The Gilded Hour

She listed the most common for him: ear, eye, and sinus infections; birth defects from cleft palates to spina bifida; breathing difficulties; influenza and the contagious diseases from measles to typhoid that killed so many children.

He was looking through glass panes set in the double doors to a small ward where Anna counted seven cots arranged in a semicircle around a nursing station.

She said, “The standards here are very high. It’s a relief.”

“Not always the case?”

She could feel her cheek muscles give an involuntary twitch. “I’ve gotten myself into more than one difficult situation because I pointed out what should have been obvious. A Dr.—well, call him Jones at—a hospital that will remain nameless—shouted names at me when I said that his shirt cuffs would contaminate any bedside he visited.”

“He called you names?”

“He was outraged and especially inventive. He called me a trouble-monger and a devil-dealer.”

Anna wore such insults as a badge of honor. As if she were made stronger by such run-ins and must give herself credit.

“What are these children here for?” he asked her.

“They do some surgery, children born with umbilical hernias and the like. Most are here because they were born too small and frail and have breathing difficulties or seizures, heart irregularities. And infections, of course. Most of them will die of infections because they have no natural immunity.”

She said Most of them will die with perfect calm. Jack supposed that someone who worked with children like this had to build a wall in order to survive at all.

“But every once in a while,” she went on, “one of them will surprise you and fight like the devil.”

“Do you see that more often in boys or girls?”

She looked away as if she had to sort through data before she could answer. “Both, I think. All races, too. There’s no predicting where the spark will show itself. It’s what keeps me going, knowing that sometimes the least likely will pull through.”

“I wonder,” he said, feeling his way carefully, “why you chose to work with sick children when you could have been treating old ladies with gout.”

She laughed outright. “Really?” she said. “You really wonder about that? Because I thought you knew me better. I would die of boredom or frustration or both.”

He said, “I do know you that well. I just wanted to hear you put it into words.”

Sister Mary Augustin came back with a man in a surgeon’s tunic, but even without it Jack would have recognized him by his hands, which were much like Anna’s: scrubbed so often and so hard that they struck other people as overused.

Mary Augustin introduced them to Dr. Reynolds, who had just come out of an emergency surgery.

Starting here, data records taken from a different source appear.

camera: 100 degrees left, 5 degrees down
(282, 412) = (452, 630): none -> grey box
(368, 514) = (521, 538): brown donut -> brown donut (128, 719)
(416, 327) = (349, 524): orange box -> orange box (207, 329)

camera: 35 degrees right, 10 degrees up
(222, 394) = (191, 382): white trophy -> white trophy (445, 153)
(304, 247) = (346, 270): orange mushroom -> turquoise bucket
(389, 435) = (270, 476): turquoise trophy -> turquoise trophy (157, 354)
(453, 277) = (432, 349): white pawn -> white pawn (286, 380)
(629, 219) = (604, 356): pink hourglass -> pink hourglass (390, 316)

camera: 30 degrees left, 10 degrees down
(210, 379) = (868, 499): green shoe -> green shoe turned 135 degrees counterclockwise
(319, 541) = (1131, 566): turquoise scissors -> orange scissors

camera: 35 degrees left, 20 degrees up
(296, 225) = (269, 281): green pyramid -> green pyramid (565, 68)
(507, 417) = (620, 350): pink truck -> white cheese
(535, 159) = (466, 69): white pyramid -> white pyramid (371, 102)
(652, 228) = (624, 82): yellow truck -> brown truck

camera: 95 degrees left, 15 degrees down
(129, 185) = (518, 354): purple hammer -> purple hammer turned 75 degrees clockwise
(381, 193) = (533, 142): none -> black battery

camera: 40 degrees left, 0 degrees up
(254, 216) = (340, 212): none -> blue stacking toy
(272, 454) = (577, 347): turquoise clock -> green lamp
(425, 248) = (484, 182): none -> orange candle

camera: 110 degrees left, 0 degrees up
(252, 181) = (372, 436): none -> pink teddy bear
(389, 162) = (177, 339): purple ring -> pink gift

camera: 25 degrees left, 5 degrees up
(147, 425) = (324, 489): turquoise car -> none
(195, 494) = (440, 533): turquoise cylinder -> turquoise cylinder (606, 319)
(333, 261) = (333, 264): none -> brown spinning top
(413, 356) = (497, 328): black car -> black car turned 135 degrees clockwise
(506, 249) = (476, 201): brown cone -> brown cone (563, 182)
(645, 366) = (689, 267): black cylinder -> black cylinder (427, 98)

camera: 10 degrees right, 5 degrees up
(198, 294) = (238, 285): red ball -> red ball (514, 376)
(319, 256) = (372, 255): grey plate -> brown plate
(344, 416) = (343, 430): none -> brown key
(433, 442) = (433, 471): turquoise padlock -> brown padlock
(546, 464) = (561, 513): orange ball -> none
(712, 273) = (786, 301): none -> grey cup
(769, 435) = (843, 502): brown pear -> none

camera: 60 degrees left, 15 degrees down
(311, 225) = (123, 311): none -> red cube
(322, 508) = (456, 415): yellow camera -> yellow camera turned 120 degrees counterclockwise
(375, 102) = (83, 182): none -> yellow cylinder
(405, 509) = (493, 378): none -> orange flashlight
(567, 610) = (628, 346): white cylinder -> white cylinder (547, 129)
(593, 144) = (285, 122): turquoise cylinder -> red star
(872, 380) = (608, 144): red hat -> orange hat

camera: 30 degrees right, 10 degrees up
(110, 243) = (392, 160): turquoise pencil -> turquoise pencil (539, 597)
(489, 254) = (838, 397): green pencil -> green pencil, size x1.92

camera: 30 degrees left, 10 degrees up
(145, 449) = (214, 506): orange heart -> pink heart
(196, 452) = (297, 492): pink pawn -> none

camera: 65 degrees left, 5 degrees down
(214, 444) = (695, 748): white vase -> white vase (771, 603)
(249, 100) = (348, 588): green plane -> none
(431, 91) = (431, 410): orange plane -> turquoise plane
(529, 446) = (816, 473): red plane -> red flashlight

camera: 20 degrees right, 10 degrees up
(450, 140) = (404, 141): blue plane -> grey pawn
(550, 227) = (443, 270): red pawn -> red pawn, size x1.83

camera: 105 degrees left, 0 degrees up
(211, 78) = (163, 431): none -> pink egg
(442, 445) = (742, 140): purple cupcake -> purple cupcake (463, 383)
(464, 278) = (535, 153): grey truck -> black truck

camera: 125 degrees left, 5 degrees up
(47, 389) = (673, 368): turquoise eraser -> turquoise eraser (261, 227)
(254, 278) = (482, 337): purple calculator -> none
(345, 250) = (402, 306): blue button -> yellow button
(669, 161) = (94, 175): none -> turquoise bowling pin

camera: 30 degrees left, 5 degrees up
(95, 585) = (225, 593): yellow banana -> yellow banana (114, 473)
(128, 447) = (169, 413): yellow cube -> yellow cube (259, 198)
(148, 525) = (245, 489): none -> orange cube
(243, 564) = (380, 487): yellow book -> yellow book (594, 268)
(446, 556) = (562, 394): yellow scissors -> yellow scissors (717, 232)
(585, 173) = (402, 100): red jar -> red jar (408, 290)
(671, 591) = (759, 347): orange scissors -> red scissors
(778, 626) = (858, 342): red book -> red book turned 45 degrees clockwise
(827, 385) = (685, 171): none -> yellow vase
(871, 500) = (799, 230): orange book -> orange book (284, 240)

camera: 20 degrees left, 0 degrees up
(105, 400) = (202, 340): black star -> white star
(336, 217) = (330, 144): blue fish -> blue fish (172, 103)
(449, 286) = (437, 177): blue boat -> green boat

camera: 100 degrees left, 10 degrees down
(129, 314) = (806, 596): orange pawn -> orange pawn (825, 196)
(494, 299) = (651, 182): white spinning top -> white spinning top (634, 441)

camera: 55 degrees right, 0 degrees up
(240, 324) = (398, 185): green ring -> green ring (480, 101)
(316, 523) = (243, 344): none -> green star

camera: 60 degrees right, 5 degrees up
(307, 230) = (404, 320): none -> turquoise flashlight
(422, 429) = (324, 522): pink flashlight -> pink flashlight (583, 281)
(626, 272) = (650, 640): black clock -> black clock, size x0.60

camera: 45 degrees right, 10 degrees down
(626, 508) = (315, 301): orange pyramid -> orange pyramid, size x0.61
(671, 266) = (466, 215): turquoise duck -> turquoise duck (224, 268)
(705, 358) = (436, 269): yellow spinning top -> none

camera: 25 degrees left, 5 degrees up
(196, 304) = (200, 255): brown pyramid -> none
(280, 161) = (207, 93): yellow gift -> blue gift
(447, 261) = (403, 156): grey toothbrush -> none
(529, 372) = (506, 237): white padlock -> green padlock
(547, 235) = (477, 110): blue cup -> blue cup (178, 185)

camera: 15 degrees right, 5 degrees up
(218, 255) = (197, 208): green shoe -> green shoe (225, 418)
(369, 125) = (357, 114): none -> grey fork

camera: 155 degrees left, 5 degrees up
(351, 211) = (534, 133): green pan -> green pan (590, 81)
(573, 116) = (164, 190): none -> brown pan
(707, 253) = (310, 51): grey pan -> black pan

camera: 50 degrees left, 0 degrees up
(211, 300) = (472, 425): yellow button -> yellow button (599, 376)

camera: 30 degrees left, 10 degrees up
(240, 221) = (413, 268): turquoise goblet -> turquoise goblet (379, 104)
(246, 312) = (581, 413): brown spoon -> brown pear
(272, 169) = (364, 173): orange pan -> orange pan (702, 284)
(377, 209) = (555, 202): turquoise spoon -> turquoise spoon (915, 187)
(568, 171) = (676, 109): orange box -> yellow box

Jack supposed it was inevitable that they get into a discussion of a six-month-old infant with something called an intussusception. It had to do with the abdomen and intestines. He picked out words like ileo-ileac and tumor and linea semilunaris and then, oddly enough, telescope. Anna had forgotten all about him, but Jack understood what it was to get caught up in the details of an interesting case. More than that, he considered jealousy one of the great flaws of his countrymen. And it didn’t hurt at all that Dr. Reynolds was short and bald with a paunch like a small melon.

They were on to a discussion of another case, all three of them walking into the ward toward one of the nursing sisters who was leaning over a cot. The infant in question might be ill but it was not weak, Jack thought, given the power of its lungs.

He wandered off to explore and found a ward where a small group of children were very mobile. All of them had some kind of dressing—he saw some plaster casts and slings—but otherwise they could be his own nieces and nephews. One of the nursing sisters came to the door, asked some questions, and then invited him to come in.

“The run-arounds always like company, but be aware, they will climb you like a mountain and wiggle their way into every pocket.” Run-arounds was a good name for these small bumbling dynamos. She was right; every child in the room was headed in his direction, all of them as eager and indiscriminately affectionate as puppies.

? ? ?

SISTER IRENE WAS the kind of woman you would pass on the street and not notice at all, unless you met her gaze, which was keen and directly unsettling. Jack doubted that children ever found the courage to lie to her, not with that gaze focused on them. There was nothing cruel or insensitive in her, Jack thought, but she would not tolerate much nonsense, which was why she reminded him of his mother. And with a place like this to manage, that was understandable.